I recognized her then. All Mattie Markham’s daughters had distinct lisps. But this wasn’t Phyllis Sue, the first of Red’s Markham conquests.

“You’re Phyllis Sue’s younger sister, aren’t you?”

“I am not Phyllis Sue’s sister.” She sounded like a pot of water boiling over on the stove, thereby proving that she was indeed who she claimed not to be.

“For shame,” I said gently. “And with a married man, too.”

“Red’s going to get a divorce and marry me. Aren’t you, sweetie?”

Red blanched so white, even his freckles paled. “I didn’t say that, Bobbie Jo. I said that I would
consider
divorcing Marsha and marrying you.”

“And?”

Red looked at me, and I gave him the best blank stare I could muster. He was going to get no help from me.

“And,” he said, “I have decided to stay with my wife. I still love her.”

“You said you didn’t love her anymore. You said you only loved me.”

Even tarts have broken hearts, and it hurt me to hear the pain in Bobbie Jo’s voice. She was, in fact, younger than my daughter, Susan. If memory served me right, she was in Charlie’s grade at school. Quite possibly she wasn’t even eighteen. Still, she was old enough to know better than to play around with a married man. Someone needed to teach her a lesson.

“Seems like I have a dilemma,” I said. “Do I, or don’t I, tell Bobbie Jo’s mama what she’s been up to?”

“Please don’t tell Mama,” she sobbed. “She couldn’t take it. Not after what Phyllis Sue put her through.”

I shook my head sadly. “Don’t young folks have any morals these days?”

She looked up at me through tear-swollen eyes. “But I do have morals,” she hissed. “I hardly ever go all the way on the first date.”

I sighed. “I won’t tell your mama if you promise to straighten up your act. No more ‘dates’ with married men. In fact, you might try laying off the dates until you’ve found someone who really does intend to marry you.
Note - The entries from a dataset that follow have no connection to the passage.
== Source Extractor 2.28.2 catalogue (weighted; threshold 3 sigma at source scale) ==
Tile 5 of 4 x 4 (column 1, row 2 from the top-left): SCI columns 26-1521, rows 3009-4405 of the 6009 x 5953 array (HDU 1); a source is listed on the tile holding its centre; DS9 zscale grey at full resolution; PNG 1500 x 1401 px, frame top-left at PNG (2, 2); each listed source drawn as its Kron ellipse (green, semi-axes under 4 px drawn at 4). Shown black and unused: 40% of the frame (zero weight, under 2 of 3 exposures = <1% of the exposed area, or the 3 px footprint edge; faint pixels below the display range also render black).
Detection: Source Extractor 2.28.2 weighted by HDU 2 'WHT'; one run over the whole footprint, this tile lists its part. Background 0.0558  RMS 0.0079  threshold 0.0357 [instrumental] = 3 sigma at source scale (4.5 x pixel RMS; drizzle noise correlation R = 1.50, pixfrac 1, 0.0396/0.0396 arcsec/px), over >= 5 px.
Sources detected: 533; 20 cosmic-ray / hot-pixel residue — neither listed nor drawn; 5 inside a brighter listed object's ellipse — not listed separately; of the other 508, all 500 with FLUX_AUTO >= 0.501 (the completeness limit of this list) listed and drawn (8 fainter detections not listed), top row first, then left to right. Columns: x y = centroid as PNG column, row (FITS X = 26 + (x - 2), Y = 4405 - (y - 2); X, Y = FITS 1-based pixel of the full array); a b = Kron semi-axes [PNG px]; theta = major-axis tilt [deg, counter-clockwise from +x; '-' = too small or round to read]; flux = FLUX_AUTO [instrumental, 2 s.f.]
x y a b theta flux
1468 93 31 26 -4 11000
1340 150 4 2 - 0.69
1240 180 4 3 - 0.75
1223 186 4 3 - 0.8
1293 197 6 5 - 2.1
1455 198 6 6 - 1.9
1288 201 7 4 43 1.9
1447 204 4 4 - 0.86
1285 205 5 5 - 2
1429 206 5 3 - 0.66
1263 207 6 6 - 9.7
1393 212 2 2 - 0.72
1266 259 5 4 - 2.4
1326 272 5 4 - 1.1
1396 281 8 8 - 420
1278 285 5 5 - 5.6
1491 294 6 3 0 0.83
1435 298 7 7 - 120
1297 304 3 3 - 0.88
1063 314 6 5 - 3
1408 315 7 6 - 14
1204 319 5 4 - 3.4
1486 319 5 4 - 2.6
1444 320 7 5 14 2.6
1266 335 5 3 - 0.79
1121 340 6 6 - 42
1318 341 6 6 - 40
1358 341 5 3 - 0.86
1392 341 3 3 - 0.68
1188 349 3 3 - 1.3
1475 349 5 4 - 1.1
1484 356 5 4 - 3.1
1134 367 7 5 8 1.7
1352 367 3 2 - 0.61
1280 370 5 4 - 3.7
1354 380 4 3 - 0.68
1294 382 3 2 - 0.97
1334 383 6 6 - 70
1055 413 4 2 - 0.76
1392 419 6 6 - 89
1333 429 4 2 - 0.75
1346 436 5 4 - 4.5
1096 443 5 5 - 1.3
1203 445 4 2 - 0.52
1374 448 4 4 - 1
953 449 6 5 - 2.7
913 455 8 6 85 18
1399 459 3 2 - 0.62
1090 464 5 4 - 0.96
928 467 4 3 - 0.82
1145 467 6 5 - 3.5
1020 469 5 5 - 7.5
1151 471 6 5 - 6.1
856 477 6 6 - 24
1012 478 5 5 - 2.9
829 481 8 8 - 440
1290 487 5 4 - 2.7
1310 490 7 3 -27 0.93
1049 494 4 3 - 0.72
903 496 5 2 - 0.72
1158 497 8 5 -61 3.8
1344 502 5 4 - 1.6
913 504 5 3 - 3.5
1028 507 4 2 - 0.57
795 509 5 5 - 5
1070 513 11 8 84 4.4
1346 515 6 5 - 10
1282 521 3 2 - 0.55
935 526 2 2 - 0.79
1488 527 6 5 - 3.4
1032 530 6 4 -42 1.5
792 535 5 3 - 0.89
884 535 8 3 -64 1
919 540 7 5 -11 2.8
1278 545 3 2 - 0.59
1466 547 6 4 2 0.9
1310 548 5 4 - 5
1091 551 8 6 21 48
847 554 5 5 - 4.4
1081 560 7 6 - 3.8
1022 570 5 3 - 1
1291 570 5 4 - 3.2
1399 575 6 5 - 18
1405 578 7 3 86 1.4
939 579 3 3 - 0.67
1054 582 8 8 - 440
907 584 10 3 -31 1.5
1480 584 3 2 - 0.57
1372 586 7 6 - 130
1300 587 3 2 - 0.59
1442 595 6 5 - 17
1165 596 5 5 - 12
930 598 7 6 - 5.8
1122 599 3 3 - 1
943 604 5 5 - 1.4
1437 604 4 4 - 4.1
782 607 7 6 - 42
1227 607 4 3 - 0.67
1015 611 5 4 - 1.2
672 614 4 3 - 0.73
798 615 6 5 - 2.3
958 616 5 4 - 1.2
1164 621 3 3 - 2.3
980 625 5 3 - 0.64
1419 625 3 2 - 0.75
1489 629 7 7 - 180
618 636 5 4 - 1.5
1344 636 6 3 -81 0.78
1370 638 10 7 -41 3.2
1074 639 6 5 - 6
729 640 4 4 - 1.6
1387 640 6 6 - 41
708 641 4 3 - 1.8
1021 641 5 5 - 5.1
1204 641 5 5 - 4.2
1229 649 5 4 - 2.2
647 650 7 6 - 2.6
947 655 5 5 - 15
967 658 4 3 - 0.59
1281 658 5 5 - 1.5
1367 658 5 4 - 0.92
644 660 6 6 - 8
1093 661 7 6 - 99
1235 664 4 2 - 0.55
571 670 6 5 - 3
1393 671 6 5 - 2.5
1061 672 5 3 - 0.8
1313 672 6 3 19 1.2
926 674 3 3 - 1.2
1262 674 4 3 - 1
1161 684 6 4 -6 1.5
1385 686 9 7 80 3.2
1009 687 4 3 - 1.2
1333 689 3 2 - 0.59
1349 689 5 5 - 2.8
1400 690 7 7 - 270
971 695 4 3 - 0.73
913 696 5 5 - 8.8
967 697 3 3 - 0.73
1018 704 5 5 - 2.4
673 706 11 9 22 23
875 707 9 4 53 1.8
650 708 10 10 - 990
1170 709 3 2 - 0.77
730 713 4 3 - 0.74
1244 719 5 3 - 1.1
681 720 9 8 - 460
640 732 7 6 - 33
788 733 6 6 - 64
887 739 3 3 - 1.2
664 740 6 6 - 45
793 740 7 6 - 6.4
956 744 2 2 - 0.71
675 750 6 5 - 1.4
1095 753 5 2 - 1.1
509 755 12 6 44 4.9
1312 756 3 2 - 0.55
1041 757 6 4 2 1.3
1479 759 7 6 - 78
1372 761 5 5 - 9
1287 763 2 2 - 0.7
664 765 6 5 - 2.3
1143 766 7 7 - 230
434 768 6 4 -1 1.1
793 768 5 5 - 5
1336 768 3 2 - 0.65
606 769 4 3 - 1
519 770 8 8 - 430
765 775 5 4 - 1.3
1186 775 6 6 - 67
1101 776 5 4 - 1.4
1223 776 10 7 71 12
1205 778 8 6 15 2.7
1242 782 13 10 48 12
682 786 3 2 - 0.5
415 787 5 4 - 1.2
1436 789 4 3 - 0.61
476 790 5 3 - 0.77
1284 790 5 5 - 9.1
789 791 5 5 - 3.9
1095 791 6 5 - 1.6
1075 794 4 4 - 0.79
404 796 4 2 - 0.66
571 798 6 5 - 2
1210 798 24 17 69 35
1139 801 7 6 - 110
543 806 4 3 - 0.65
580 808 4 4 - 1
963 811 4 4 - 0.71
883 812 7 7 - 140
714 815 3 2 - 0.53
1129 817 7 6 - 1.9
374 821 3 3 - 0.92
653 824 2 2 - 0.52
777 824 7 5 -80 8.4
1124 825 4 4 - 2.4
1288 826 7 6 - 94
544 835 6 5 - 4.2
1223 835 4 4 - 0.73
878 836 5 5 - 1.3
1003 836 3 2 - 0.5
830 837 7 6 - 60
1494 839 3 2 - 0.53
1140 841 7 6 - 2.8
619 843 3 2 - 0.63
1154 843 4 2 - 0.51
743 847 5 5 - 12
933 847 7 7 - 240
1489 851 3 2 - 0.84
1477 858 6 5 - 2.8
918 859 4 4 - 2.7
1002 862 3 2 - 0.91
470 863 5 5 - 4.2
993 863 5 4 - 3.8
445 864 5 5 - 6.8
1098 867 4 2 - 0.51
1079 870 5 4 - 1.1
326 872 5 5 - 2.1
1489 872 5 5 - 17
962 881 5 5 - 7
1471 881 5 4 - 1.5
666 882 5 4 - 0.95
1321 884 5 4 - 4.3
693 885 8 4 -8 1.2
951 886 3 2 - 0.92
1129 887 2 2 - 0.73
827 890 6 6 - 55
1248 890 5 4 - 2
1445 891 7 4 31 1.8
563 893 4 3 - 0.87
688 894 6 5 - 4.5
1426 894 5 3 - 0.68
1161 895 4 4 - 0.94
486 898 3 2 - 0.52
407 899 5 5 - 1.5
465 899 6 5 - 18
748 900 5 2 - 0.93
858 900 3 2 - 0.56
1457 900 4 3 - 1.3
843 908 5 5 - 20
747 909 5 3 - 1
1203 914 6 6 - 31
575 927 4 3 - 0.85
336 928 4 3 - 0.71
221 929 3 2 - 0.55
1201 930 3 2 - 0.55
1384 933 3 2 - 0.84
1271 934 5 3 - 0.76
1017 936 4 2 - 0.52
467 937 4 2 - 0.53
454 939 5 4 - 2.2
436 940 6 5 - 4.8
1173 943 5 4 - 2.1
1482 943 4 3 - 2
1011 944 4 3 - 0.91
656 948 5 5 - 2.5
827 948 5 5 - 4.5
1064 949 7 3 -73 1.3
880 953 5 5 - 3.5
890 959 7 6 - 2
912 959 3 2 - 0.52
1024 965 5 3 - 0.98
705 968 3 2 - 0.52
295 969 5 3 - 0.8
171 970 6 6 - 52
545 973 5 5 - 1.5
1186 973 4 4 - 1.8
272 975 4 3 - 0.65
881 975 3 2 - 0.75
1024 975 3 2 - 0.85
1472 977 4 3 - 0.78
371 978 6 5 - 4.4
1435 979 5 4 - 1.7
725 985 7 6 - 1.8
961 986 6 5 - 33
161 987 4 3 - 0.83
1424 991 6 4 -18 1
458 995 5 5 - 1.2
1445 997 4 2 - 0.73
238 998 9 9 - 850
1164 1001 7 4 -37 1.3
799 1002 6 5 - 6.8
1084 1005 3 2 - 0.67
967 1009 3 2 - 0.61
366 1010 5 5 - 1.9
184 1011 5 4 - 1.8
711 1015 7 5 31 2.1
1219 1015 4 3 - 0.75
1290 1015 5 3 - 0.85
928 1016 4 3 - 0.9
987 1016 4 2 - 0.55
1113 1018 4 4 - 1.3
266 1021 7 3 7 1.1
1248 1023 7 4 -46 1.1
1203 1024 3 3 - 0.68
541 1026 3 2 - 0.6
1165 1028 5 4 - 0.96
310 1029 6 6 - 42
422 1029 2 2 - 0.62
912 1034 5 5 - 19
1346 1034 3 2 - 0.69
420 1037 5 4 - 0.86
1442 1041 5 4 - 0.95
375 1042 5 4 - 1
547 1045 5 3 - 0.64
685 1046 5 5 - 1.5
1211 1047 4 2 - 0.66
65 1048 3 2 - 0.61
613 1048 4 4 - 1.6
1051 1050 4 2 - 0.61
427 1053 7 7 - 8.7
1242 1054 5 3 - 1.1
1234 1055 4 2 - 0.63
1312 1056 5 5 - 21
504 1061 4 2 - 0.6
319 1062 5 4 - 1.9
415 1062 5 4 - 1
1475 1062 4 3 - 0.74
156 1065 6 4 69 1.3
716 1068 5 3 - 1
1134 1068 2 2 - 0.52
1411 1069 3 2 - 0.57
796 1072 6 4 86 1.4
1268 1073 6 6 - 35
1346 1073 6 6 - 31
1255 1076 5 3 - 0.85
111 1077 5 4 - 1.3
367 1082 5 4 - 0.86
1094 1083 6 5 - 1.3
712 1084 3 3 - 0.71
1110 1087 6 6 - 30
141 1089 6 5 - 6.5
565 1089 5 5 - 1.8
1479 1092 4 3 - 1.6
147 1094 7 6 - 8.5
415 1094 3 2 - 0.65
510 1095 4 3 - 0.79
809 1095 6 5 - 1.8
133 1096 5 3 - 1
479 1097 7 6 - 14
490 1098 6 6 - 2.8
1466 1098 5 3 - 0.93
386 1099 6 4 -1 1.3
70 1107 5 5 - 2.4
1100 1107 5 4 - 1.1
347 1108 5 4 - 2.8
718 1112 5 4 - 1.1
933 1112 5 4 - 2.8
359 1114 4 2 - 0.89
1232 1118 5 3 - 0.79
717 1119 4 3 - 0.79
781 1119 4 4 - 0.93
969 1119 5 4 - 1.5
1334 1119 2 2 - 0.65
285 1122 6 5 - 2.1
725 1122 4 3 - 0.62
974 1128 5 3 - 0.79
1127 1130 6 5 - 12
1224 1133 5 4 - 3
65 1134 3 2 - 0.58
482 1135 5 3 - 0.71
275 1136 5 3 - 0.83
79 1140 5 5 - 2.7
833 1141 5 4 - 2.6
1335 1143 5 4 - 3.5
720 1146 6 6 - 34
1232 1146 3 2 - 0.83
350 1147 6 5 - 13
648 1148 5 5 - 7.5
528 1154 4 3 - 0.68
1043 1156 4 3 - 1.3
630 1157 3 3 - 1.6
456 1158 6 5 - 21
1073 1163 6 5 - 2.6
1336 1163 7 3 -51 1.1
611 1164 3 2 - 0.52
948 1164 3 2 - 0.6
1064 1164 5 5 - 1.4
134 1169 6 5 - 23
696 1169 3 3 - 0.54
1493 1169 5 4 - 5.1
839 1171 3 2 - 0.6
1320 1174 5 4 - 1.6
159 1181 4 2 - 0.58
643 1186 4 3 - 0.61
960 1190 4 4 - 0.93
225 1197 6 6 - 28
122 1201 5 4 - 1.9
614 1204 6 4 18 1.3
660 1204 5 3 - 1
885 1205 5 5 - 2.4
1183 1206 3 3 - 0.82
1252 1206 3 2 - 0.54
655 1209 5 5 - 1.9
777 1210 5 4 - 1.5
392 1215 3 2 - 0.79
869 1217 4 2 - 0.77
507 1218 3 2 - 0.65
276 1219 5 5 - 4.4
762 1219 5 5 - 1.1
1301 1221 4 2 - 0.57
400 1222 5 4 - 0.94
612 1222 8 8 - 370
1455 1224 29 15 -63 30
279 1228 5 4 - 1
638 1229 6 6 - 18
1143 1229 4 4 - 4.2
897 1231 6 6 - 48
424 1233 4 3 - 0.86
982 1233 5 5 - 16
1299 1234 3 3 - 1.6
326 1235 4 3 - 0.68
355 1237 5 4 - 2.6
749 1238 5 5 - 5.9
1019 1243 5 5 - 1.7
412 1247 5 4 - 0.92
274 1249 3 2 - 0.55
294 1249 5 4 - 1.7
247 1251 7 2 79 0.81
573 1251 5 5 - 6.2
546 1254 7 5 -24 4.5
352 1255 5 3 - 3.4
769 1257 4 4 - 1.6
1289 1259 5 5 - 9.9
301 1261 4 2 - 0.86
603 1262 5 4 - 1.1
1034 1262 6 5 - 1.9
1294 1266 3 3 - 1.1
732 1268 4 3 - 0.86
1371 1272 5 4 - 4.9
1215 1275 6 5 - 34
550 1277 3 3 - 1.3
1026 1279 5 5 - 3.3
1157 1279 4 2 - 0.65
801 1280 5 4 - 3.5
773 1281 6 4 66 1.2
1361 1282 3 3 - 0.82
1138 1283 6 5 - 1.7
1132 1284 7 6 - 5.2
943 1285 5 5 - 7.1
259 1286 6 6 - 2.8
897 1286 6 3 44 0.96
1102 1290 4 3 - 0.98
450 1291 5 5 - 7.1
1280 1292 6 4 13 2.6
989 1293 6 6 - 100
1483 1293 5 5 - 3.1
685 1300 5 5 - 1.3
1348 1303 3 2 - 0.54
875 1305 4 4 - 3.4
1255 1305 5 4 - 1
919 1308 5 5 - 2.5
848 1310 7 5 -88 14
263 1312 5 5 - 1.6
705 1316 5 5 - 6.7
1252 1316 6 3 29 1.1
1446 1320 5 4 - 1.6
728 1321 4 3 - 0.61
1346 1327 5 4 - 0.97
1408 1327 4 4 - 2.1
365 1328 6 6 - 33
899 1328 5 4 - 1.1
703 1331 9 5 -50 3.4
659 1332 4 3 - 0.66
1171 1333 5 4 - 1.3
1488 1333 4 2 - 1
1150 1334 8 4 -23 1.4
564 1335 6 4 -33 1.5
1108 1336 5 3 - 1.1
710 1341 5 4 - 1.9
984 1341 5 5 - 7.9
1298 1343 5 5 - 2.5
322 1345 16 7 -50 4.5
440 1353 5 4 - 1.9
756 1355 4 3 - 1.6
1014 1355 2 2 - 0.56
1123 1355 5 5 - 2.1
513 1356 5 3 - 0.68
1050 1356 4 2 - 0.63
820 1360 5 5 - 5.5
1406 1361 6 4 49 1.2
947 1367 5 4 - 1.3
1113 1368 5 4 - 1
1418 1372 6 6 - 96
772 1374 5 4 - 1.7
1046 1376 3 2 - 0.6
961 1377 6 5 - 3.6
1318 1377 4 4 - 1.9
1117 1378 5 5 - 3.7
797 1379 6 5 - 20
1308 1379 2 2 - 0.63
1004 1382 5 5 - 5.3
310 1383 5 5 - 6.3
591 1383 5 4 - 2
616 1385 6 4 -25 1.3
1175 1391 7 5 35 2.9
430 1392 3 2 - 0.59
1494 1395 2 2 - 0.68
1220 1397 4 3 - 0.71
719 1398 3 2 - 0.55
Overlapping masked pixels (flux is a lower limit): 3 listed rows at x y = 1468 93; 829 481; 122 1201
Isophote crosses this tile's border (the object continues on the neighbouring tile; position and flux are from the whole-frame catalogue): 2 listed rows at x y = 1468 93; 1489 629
Preferably someone your own age.”

“Yes, ma’am.” The edge of defiance to her tone could barely have cut butter, so I felt as if I was making progress.

“But if you simply must date, then please make sure you use protection.”

“Yes, ma’am.”

I turned to Red. “Now what am I going to do about you?”

“What the hell is that supposed to mean?”

“I would hate to have to hurt Marsha, but you seem beyond redemption. Chances are she is going
to get hurt, so maybe sooner is better than later.”

“Hey now, little lady, not so fast there. You’re talking to a reformed man.”

“Since when?”

“Starting now. I mean, I realize now that there is no way to keep these things a secret. Somebody always finds out, right? And hey, I don’t want to hurt my Marsha.”

“Talk is cheap.”

“I swear I won’t look at another woman besides my Marsha. I mean it. I won’t even watch ‘Bay-watch’ unless you say it’s okay.”

I was supposed to chuckle, but I didn’t even crack a smile. “You’re funnier than a screen door on a submarine,” I said.

“So you won’t say anything to anybody?”

They were both staring at me, their eyes full of doomed hope, like pathetic little puppies at the dog pound. I’m sure if they’d had tails to wag, I would have taken them both home and foisted them on Dmitri.

“Go on, get out of here,” I said sternly.

For the rest of my drive up Live Oak Road, I felt like a priest who had just heard confession and given absolution—not that I knew what a priest felt, mind you. A real priest would probably have taken the time to do more active listening, to find out why a middle-aged man was boffing his second teenager, and why the Markham teenagers made such good marks. A real priest would have done a better job of dealing with the chain of events that was about to unfold.